One study found that even COVID-19 patients that experienced no symptoms showed increased serum ferritin values. The ferritin levels remained stable or decreased very slowly during the whole course of disease in the five asymptomatic patients. [5]

Ferritin acts as a pathogenic mediator by enhancing the inflammatory process in other inflammatory disease such as adult-onset Still´s Disease, Macrophage activation syndrome and sepsis. In addition, hyperferritinemia was associated with a severe disease progression in other viral diseases such as dengue fever. It is possible that ferritin has a pathogenic role through stimulation of the inflammatory pathways in COVID-19, too. Therefore, a therapeutic approach targeting ferritin is discussed as an option for treatment in COVID-19. Techniques such as therapeutic plasma exchange could be beneficial as it can decrease ferritin and cytokine levels. [6, 7]

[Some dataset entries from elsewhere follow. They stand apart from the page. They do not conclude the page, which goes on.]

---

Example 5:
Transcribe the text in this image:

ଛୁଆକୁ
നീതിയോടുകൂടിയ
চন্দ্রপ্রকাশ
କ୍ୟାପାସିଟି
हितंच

Finally, researchers found that more than serum ferritin levels alone, the ratio of glycosylated fraction of ferritin (GF) could be of great interest in the diagnosis of COVID-19. In a study of 58 hospitalized COVID-19 patients the GF-rate was a highly sensitive marker and was even better at identifying severe cases than ferritin determination alone. The researchers used a combination of lymphocyte count (<540/mm3), procalcitonin (≥0.5 μg/L), and GF rate (≤40%) to establish a severity score (one point each). In their study, a score ≥ 2 provided a sensitivity of 71% and a specificity of 95% for disease severity. [8]

For information on DiaSys Ferritin and Procalcitonin, please refer to:

Ferritin FS

Ferritin SR (optimized for respons®)

Procalcitonin FS 

 

References

1. Tural O, et al. Could ferritin level be an indicator of COVID‐19 disease mortality?. Journal of Medical Virology.

2. Gandini O, et al. Serum Ferritin as an independent risk factor for Acute Respiratory Distress Syndrome in COVID-19 Patients in Rome Italy. The Journal of Infection (2020).

3. Dahan S, et al. Ferritin as a Marker of Severity in COVID-19 Patients: A Fatal Correlation. The Israel Medical Association journal: IMAJ 8.22 (2020).

4. Lin Z, et al. Serum ferritin as an independent risk factor for severity in COVID-19 patients. Journal of Infection (2020).

5. Bataille S, et al. Could ferritin help the screening for COVID-19 in hemodialysis patients? Kidney International (2020).

6. Ruscitti P, et al. Ferritin and Severe COVID-19, from Clinical Observations to Pathogenic Implications and Therapeutic Perspectives. The Israel Medical Association journal: IMAJ 8.22 (2020).

7. Gómez-Pastora J, et al. Hyperferritinemia in critically ill COVID-19 patients–Is ferritin the product of inflammation or a pathogenic mediator?. Clinica Chimica Acta; International Journal of Clinical Chemistry (2020).

8. Fauter M, et al. Low glycosylated ferritin is a sensitive biomarker of severe COVID-19. Cellular & Molecular Immunology (2020): 1-3.